Unified Band Theoretic Description of Electronic and Magnetic Properties of Vanadium Dioxide Phases

TL;DR

This study demonstrates that band theory, with optimized hybrid functionals, can accurately describe the electronic and magnetic properties of VO2 phases, challenging the necessity of strong correlation models.

Contribution

The paper shows that using advanced band theory methods suffices to explain VO2 phases' properties, reducing reliance on strong correlation theories.

Findings

Accurate modeling of energy gaps and magnetic orderings in VO2 phases.

Identification of a candidate for the metallic monoclinic phase.

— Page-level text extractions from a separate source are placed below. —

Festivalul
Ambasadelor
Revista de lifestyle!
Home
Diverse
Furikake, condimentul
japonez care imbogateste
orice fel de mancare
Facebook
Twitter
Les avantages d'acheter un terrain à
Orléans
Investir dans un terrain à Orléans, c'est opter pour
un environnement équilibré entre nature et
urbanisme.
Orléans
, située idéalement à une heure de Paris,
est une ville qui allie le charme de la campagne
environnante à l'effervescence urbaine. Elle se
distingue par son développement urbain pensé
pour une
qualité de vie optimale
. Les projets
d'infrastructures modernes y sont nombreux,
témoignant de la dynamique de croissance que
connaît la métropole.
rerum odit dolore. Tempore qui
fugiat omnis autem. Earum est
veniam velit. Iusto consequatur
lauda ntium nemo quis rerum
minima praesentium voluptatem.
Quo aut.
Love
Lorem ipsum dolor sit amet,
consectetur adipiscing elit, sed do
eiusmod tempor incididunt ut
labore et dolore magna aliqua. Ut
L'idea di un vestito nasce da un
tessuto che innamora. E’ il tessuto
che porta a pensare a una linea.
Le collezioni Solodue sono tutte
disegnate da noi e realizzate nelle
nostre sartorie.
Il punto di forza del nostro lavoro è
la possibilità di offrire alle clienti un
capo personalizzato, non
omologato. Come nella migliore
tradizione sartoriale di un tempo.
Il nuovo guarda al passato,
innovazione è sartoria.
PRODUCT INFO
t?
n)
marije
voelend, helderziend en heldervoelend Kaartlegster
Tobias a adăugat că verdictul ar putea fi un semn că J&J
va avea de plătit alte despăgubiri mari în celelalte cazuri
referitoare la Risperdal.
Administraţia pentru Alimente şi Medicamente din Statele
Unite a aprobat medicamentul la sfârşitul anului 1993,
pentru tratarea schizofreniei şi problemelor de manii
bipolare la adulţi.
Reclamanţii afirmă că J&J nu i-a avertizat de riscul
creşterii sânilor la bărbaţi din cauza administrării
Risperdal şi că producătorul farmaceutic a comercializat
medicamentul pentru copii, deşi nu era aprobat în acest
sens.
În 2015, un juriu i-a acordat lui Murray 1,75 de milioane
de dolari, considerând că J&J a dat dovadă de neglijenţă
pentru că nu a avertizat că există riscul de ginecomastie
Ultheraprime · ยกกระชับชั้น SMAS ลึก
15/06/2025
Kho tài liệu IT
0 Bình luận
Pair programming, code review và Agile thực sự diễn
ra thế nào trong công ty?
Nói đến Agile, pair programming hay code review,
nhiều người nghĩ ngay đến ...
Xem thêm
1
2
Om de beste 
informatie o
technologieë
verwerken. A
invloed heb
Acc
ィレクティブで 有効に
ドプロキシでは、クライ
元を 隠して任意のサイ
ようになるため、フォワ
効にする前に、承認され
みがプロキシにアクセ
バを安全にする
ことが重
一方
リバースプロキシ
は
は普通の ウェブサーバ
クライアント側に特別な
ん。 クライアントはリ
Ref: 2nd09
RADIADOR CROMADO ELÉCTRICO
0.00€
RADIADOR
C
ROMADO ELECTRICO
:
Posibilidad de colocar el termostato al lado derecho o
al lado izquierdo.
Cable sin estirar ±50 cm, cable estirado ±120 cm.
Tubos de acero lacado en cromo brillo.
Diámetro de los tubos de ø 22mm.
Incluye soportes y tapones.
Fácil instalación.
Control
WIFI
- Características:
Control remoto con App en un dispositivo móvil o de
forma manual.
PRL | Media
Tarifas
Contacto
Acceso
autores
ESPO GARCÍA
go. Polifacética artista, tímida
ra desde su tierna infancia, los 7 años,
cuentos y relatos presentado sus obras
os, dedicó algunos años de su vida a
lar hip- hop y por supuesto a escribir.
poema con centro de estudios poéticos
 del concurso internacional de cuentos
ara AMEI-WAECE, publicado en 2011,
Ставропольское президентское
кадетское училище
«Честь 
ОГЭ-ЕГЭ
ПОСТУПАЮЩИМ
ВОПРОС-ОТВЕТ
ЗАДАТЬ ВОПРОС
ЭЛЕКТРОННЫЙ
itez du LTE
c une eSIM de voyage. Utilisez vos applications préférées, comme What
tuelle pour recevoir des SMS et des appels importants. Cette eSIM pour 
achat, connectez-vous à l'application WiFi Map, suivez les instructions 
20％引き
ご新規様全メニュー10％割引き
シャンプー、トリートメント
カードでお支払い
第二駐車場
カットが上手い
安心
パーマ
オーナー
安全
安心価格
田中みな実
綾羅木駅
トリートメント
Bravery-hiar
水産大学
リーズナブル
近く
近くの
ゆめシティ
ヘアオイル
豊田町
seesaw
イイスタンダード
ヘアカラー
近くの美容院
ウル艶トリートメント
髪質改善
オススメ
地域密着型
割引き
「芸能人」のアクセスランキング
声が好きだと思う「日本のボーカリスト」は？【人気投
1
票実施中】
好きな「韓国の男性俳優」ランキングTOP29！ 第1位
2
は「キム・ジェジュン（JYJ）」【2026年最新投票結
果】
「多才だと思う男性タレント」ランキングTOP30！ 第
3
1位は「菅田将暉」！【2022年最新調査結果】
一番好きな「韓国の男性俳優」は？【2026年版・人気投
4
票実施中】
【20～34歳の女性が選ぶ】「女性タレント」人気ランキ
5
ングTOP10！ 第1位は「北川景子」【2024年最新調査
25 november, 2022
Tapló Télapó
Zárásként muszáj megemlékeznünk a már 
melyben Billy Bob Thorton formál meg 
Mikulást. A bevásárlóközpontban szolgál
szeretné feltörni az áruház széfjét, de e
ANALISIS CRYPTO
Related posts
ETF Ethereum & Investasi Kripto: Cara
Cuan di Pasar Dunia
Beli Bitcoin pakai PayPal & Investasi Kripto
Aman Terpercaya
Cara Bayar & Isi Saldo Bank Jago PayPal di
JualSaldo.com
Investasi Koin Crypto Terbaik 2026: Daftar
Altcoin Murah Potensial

Detailed magnetic structure of the M2 monoclinic phase.

Abstract

The debate about whether the insulating phases of vanadium dioxide (VO2) can be described by band theory or must be described by a theory of strong electron correlations remains unresolved even after decades of research. Energy-band calculations using hybrid exchange functionals or including self-energy corrections account for the insulating or metallic nature of different phases, but have not yet successfully accounted for the observed magnetic orderings. Strongly-correlated theories have had limited quantitative success. Here we report that, by using hard pseudopotentials and an optimized hybrid exchange functional, the energy gaps and magnetic orderings of both monoclinic VO2 phases and the metallic nature of the high-temperature rutile phase are consistent with available experimental data, obviating an explicit role for strong correlations. We also report a potential candidate for the newly-found metallic monoclinic phase and present a detailed magnetic structure of the M2 monoclinic phase.